TO DO: Below is a block of records. Copy every line in it that contains the word "Eject".

INPUT FOR THIS TASK:
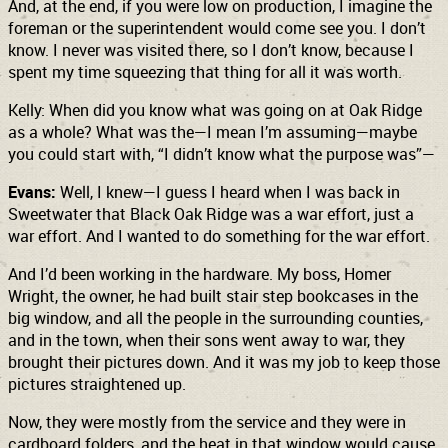
And, at the end, if you were low on production, I imagine the
foreman or the superintendent would come see you. I don’t
know. I never was visited there, so I don’t know, because I
spent my time squeezing that thing for all it was worth.
Kelly: When did you know what was going on at Oak Ridge
as a whole? What was the—I mean I’m assuming—maybe
you could start with, “I didn’t know what the purpose was”—
Evans:
Well, I knew—I guess I heard when I was back in
Sweetwater that Black Oak Ridge was a war effort, just a
war effort. And I wanted to do something for the war effort.
And I’d been working in the hardware. My boss, Homer
Wright, the owner, he had built stair step bookcases in the
big window, and all the people in the surrounding counties,
and in the town, when their sons went away to war, they
brought their pictures down. And it was my job to keep those
pictures straightened up.
Now, they were mostly from the service and they were in
cardboard folders, and the heat in that window would cause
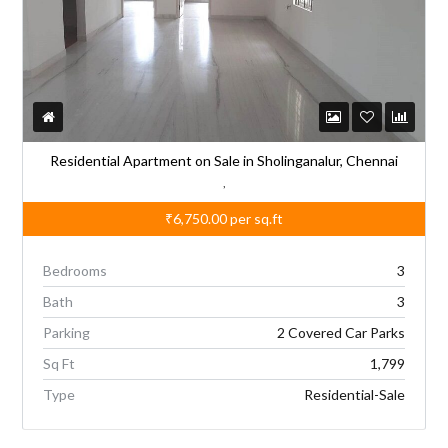
Residential Apartment on Sale in Sholinganalur, Chennai
,
₹6,750.00
per sq.ft
Bedrooms
3
Bath
3
Parking
2 Covered Car Parks
Sq Ft
1,799
Type
Residential-Sale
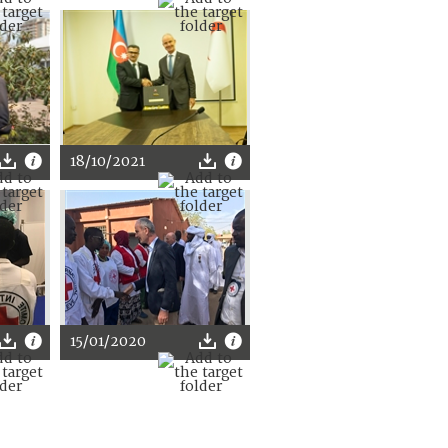
18/10/2021
15/01/2020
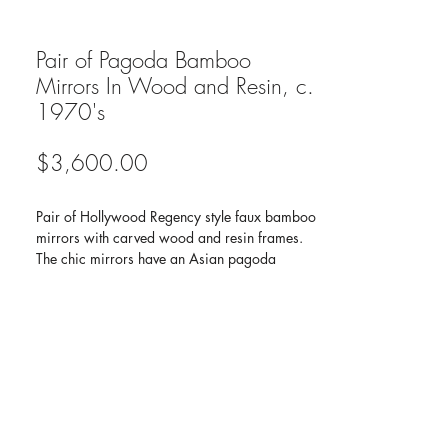
Pair of Pagoda Bamboo
Mirrors In Wood and Resin, c.
1970's
Price
$3,600.00
Pair of Hollywood Regency style faux bamboo
mirrors with carved wood and resin frames.
The chic mirrors have an Asian pagoda
inspired design with narrow frames. Featuring
hand-carved bamboo motif and antique
stained finish.
Dimensions :
Height:
40 in (101.6 cm)
Width:
19.25 in (48.9 cm)
Depth:
1 in (2.54 cm)
Style :
Chinoiserie (In the Style Of)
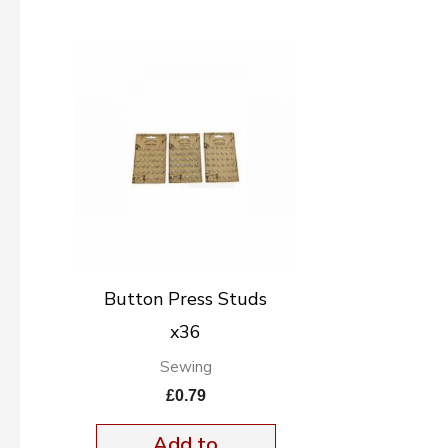
Button Press Studs
x36
Sewing
£
0.79
Add to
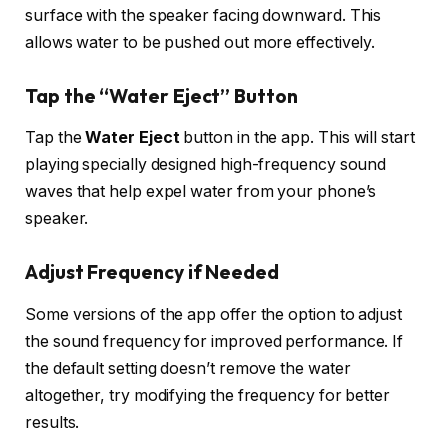
surface with the speaker facing downward. This
allows water to be pushed out more effectively.
Tap the “Water Eject” Button
Tap the
Water Eject
button in the app. This will start
playing specially designed high-frequency sound
waves that help expel water from your phone’s
speaker.
Adjust Frequency if Needed
Some versions of the app offer the option to adjust
the sound frequency for improved performance. If
the default setting doesn’t remove the water
altogether, try modifying the frequency for better
results.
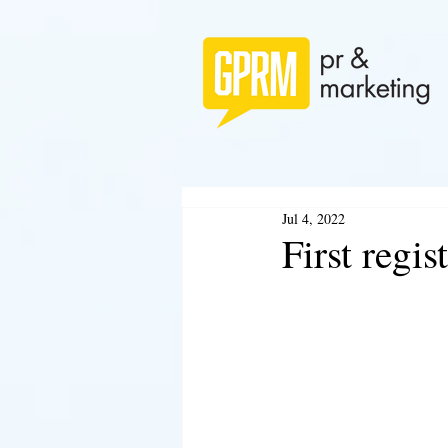
Jul 4, 2022
First regi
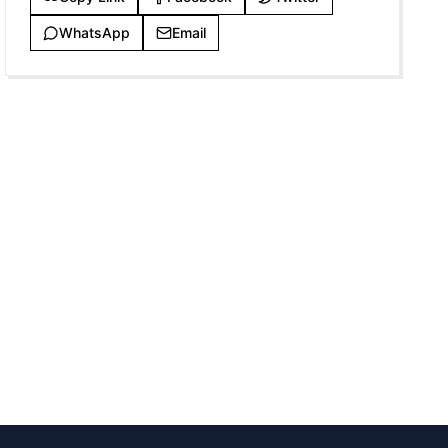
WhatsApp
Email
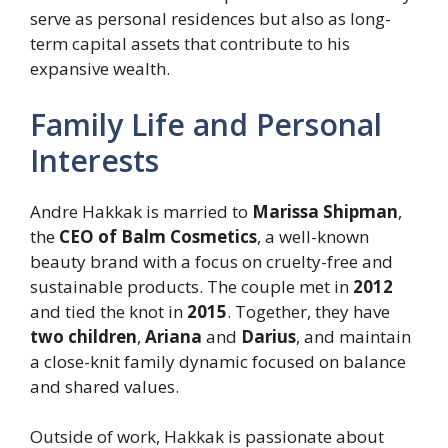
serve as personal residences but also as long-
term capital assets that contribute to his
expansive wealth.
Family Life and Personal
Interests
Andre Hakkak is married to
Marissa Shipman
,
the
CEO of Balm Cosmetics
, a well-known
beauty brand with a focus on cruelty-free and
sustainable products. The couple met in
2012
and tied the knot in
2015
. Together, they have
two children
,
Ariana
and
Darius
, and maintain
a close-knit family dynamic focused on balance
and shared values.
Outside of work, Hakkak is passionate about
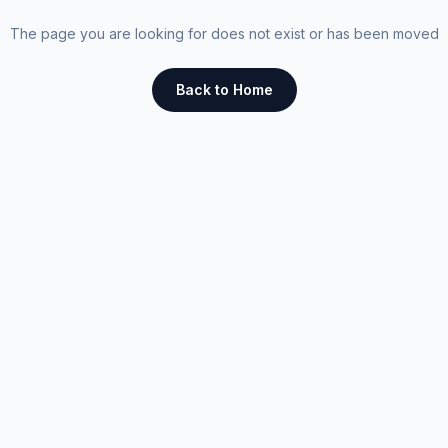
The page you are looking for does not exist or has been moved
Back to Home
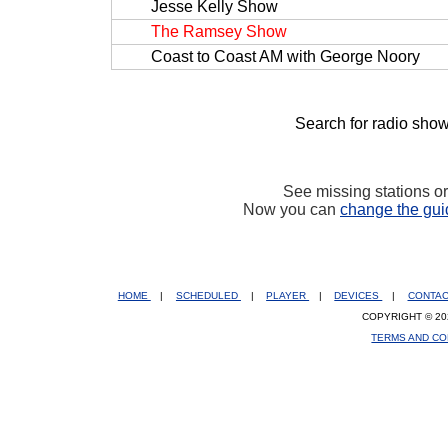
Jesse Kelly Show
The Ramsey Show
Coast to Coast AM with George Noory
Search for radio show
See missing stations o
Now you can
change the gui
HOME
|
SCHEDULED
|
PLAYER
|
DEVICES
|
CONTA
COPYRIGHT © 20
TERMS AND CO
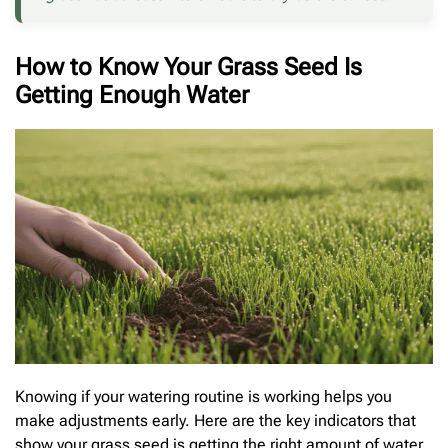
How to Know Your Grass Seed Is
Getting Enough Water
Knowing if your watering routine is working helps you
make adjustments early. Here are the key indicators that
show your grass seed is getting the right amount of water.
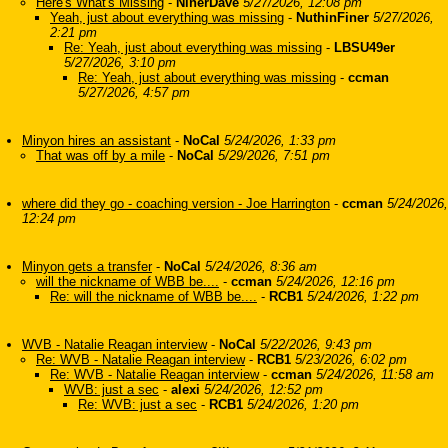
Here's What's Missing
-
NinerDave
5/27/2026, 12:08 pm
Yeah, just about everything was missing
-
NuthinFiner
5/27/2026,
2:21 pm
Re: Yeah, just about everything was missing
-
LBSU49er
5/27/2026, 3:10 pm
Re: Yeah, just about everything was missing
-
ccman
5/27/2026, 4:57 pm
Minyon hires an assistant
-
NoCal
5/24/2026, 1:33 pm
That was off by a mile
-
NoCal
5/29/2026, 7:51 pm
where did they go - coaching version - Joe Harrington
-
ccman
5/24/2026,
12:24 pm
Minyon gets a transfer
-
NoCal
5/24/2026, 8:36 am
will the nickname of WBB be....
-
ccman
5/24/2026, 12:16 pm
Re: will the nickname of WBB be....
-
RCB1
5/24/2026, 1:22 pm
WVB - Natalie Reagan interview
-
NoCal
5/22/2026, 9:43 pm
Re: WVB - Natalie Reagan interview
-
RCB1
5/23/2026, 6:02 pm
Re: WVB - Natalie Reagan interview
-
ccman
5/24/2026, 11:58 am
WVB: just a sec
-
alexi
5/24/2026, 12:52 pm
Re: WVB: just a sec
-
RCB1
5/24/2026, 1:20 pm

EXERCISE ANSWER:
Tap the “Water Eject” Button
Water Eject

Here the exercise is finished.